» Exercise aim
In the entries below, find the line with "#c7d0d0; stroke-width: 8" and print exactly every line from there up to and including the line with "middle; stroke-width: 4;", with no other lines.

[The input Boundary: Start]

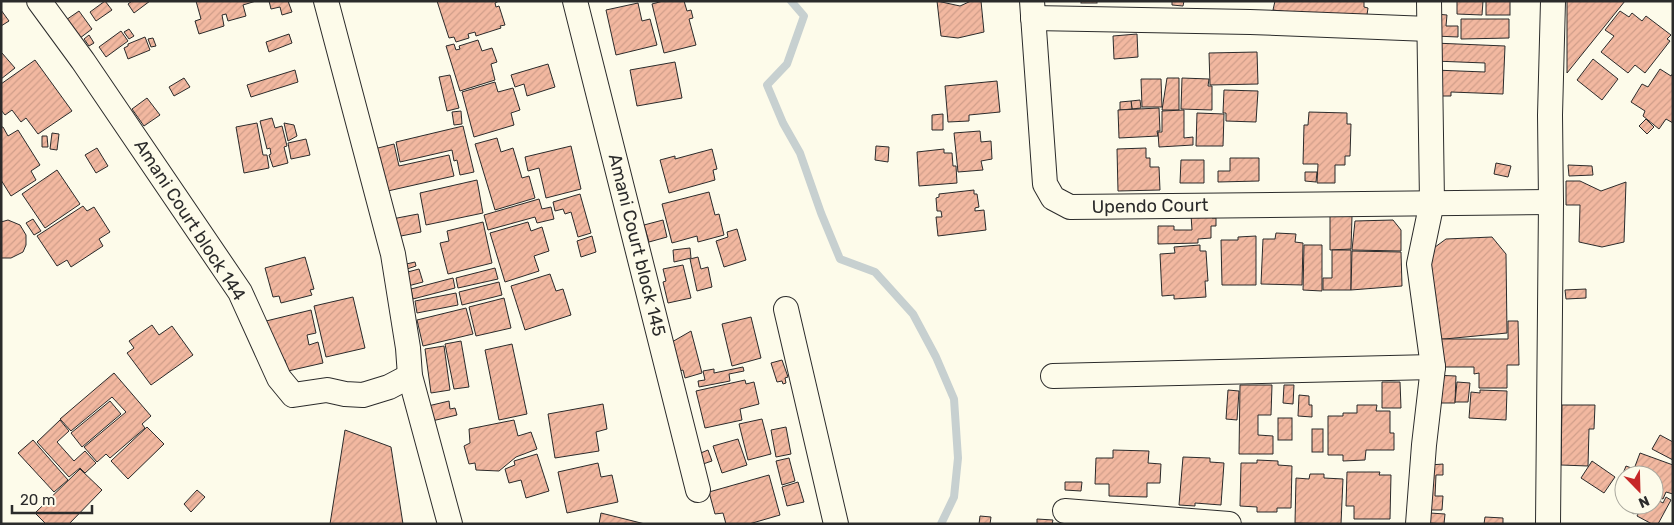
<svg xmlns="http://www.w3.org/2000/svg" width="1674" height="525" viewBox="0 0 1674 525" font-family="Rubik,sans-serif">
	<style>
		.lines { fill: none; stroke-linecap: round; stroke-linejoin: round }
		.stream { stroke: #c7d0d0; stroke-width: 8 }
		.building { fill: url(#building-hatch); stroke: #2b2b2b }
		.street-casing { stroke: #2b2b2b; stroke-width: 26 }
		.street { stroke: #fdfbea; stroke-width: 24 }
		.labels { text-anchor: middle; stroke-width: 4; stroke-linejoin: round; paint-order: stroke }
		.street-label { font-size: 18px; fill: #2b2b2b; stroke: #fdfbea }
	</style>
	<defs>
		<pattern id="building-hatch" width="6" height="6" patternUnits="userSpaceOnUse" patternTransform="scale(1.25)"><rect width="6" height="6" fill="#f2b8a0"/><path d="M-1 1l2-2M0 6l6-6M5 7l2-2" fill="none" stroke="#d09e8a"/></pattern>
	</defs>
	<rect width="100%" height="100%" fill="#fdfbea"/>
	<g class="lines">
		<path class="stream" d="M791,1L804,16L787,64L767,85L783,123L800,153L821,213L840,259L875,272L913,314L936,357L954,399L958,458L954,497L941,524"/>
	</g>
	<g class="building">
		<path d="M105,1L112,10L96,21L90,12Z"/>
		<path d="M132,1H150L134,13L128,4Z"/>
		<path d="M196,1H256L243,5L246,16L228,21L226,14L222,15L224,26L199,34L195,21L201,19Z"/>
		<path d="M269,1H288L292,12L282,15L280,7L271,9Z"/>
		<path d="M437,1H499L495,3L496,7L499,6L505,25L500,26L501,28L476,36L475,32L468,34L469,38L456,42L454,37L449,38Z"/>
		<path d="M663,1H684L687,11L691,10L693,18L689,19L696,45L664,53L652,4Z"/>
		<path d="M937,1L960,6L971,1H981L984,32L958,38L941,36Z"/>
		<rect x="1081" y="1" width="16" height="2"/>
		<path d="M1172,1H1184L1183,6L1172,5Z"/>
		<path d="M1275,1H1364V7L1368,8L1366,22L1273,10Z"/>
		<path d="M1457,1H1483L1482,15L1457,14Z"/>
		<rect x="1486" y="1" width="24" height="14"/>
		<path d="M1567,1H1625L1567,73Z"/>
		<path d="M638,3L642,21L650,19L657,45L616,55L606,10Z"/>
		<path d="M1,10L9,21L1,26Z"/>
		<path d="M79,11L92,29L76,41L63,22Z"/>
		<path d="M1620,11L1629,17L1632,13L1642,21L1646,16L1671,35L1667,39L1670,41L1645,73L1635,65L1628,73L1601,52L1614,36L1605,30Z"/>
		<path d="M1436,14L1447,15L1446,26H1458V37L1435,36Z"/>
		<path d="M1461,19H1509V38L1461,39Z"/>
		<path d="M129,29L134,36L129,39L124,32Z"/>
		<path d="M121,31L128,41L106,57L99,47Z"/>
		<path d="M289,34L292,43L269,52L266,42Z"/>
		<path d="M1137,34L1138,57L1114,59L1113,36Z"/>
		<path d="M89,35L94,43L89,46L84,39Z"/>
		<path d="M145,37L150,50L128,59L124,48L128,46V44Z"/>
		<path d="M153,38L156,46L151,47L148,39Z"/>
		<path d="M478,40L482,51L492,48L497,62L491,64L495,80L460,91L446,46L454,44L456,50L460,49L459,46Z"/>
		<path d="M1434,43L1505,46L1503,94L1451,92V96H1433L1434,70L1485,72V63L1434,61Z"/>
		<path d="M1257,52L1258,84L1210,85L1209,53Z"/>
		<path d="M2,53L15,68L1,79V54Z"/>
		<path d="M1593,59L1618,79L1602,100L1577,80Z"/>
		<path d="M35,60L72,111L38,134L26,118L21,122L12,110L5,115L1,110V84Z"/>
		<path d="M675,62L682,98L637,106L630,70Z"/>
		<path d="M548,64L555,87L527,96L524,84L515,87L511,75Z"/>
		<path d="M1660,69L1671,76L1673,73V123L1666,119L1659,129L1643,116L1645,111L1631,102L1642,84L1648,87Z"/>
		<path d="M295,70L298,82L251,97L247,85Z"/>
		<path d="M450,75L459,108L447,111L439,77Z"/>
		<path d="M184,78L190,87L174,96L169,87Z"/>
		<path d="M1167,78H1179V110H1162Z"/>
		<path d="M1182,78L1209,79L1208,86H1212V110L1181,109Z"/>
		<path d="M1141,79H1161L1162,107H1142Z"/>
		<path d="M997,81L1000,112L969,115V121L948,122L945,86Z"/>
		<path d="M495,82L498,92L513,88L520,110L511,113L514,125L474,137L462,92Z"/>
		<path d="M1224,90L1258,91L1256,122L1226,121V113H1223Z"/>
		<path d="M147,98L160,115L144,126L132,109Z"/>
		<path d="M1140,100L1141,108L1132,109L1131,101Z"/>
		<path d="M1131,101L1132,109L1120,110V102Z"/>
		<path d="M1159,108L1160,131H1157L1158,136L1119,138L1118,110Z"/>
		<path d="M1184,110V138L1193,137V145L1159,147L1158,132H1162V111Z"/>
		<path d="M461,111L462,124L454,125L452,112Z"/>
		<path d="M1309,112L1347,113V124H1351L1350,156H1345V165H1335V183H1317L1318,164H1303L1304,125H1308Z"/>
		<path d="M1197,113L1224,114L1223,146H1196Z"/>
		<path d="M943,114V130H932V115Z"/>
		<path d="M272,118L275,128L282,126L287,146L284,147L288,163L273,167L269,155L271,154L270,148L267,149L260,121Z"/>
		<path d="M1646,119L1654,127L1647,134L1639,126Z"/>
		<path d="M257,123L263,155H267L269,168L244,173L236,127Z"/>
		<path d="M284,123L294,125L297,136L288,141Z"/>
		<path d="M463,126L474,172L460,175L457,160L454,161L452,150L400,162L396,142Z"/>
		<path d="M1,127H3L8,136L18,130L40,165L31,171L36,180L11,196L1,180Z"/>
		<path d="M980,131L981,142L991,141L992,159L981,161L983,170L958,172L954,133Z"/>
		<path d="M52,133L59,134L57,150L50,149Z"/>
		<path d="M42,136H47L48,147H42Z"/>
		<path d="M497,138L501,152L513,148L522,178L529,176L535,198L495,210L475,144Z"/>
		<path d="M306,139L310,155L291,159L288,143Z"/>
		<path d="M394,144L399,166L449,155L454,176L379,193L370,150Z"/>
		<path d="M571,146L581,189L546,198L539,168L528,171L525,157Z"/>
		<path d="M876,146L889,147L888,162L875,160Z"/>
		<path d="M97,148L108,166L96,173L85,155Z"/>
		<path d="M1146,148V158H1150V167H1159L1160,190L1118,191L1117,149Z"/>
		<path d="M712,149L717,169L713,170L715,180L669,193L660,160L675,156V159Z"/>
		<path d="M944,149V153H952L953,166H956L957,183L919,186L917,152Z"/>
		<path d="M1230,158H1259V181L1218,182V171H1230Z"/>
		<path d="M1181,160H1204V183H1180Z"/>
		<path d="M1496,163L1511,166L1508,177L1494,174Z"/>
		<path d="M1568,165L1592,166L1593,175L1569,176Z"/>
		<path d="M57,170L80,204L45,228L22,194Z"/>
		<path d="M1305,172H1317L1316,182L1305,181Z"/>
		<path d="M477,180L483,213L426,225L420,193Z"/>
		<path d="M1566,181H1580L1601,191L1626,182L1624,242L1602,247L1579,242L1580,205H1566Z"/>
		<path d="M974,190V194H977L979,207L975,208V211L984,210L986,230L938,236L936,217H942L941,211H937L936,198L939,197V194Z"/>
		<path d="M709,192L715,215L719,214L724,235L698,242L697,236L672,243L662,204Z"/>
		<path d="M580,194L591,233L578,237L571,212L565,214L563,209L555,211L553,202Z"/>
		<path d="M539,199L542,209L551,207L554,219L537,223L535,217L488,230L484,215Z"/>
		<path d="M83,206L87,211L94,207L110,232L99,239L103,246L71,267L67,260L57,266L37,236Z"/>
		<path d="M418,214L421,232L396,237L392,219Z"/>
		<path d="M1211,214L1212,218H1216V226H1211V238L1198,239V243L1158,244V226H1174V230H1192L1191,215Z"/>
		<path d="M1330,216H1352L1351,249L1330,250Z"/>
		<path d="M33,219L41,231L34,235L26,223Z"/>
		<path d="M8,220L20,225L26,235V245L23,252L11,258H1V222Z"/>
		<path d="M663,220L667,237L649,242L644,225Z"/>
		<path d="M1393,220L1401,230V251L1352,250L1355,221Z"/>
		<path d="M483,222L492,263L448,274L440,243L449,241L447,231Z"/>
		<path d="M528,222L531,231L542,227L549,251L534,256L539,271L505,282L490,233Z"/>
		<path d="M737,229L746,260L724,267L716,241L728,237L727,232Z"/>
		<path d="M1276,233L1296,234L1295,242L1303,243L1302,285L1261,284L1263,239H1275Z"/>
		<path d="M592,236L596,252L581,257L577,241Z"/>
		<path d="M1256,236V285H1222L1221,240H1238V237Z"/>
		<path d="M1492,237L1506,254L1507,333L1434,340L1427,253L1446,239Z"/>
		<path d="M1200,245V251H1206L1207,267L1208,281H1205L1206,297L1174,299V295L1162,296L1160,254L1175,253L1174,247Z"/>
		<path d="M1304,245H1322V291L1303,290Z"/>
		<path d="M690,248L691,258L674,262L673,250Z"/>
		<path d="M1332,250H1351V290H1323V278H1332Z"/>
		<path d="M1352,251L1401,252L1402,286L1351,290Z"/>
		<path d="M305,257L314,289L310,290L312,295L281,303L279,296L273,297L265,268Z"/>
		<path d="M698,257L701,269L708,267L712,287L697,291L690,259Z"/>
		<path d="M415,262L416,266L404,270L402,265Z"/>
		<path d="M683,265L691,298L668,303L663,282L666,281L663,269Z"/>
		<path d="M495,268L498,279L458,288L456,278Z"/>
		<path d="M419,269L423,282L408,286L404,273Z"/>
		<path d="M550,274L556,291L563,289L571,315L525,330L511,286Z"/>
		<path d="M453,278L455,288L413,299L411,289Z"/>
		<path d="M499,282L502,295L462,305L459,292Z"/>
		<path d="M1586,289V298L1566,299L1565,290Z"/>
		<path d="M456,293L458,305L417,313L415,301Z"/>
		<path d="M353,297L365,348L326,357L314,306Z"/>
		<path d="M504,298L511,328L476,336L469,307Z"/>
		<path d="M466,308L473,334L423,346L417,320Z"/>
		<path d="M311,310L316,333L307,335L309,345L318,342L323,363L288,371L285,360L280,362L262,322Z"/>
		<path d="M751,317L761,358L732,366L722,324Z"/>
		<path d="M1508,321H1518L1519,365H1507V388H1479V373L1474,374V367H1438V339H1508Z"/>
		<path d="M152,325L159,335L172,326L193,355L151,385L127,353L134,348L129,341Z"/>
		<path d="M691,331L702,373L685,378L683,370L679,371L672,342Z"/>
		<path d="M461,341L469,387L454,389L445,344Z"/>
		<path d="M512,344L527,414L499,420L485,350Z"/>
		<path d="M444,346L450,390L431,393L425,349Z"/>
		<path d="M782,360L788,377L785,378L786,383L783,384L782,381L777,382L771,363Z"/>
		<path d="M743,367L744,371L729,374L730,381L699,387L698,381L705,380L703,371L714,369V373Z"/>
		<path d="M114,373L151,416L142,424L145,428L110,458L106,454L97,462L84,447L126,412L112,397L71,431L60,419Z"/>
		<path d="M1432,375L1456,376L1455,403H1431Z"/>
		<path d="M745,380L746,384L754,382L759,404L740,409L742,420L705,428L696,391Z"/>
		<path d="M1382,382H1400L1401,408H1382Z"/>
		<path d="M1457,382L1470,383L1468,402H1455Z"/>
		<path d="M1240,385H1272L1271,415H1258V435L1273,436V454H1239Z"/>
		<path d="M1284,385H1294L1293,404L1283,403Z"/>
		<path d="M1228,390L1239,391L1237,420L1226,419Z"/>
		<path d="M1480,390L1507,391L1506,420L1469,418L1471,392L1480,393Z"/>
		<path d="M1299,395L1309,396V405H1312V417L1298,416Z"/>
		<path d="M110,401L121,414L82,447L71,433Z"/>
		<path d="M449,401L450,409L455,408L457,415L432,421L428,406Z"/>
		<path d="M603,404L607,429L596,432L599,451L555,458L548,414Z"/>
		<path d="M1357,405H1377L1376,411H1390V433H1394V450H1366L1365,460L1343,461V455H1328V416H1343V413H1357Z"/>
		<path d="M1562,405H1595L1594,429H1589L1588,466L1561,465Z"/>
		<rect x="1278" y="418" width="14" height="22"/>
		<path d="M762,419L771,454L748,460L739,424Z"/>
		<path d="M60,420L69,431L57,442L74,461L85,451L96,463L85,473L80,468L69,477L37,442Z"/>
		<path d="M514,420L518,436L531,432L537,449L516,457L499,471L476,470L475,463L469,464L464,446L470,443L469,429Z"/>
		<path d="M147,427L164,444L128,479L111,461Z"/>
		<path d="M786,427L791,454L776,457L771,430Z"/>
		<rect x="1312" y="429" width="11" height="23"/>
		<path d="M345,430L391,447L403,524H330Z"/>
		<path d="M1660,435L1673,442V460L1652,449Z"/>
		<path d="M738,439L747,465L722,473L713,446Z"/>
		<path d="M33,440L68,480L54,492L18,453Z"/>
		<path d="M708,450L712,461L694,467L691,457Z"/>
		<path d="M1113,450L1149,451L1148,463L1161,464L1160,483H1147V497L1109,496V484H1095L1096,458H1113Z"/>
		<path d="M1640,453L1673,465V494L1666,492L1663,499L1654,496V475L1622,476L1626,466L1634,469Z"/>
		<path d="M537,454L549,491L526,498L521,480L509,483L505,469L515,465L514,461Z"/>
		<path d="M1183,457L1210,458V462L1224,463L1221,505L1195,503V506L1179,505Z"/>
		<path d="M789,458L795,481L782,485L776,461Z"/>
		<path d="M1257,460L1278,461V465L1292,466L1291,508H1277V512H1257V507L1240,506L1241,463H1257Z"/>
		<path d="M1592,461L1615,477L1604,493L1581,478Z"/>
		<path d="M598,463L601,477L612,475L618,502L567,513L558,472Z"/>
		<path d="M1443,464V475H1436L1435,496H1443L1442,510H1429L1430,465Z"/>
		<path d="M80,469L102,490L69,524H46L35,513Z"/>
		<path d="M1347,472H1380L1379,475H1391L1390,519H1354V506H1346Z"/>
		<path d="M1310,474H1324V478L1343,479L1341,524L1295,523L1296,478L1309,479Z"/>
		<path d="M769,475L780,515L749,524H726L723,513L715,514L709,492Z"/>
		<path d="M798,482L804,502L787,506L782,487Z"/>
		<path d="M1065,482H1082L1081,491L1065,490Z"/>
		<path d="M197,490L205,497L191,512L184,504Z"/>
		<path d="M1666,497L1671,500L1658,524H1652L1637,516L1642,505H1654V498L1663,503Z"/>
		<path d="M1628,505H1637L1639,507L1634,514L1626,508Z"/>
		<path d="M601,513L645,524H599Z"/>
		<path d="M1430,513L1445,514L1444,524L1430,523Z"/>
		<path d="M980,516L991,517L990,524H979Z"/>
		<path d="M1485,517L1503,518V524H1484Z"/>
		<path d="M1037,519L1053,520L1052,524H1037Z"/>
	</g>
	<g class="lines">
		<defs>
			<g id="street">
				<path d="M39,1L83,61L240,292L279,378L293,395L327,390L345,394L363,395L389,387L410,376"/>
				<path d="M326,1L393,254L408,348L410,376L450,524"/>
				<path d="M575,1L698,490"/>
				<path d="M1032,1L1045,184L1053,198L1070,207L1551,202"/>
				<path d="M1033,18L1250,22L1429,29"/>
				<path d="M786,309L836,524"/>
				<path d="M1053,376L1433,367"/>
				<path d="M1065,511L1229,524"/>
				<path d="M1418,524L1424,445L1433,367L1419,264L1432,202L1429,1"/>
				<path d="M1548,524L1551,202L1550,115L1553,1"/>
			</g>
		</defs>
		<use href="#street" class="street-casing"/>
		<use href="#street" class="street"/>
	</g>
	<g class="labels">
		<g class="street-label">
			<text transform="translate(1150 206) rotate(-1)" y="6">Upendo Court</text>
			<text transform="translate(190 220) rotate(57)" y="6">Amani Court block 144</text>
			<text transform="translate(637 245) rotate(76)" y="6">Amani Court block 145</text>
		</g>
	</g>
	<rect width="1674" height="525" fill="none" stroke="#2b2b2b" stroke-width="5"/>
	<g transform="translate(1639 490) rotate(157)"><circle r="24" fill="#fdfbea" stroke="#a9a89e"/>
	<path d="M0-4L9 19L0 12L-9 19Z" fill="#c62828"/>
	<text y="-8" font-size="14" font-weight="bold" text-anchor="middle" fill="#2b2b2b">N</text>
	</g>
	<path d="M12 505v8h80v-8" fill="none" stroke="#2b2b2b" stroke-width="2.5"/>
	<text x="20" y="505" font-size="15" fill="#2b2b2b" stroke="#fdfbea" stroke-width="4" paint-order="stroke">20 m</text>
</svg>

[The input Boundary: End]

» Written response
		.stream { stroke: #c7d0d0; stroke-width: 8 }
		.building { fill: url(#building-hatch); stroke: #2b2b2b }
		.street-casing { stroke: #2b2b2b; stroke-width: 26 }
		.street { stroke: #fdfbea; stroke-width: 24 }
		.labels { text-anchor: middle; stroke-width: 4; stroke-linejoin: round; paint-order: stroke }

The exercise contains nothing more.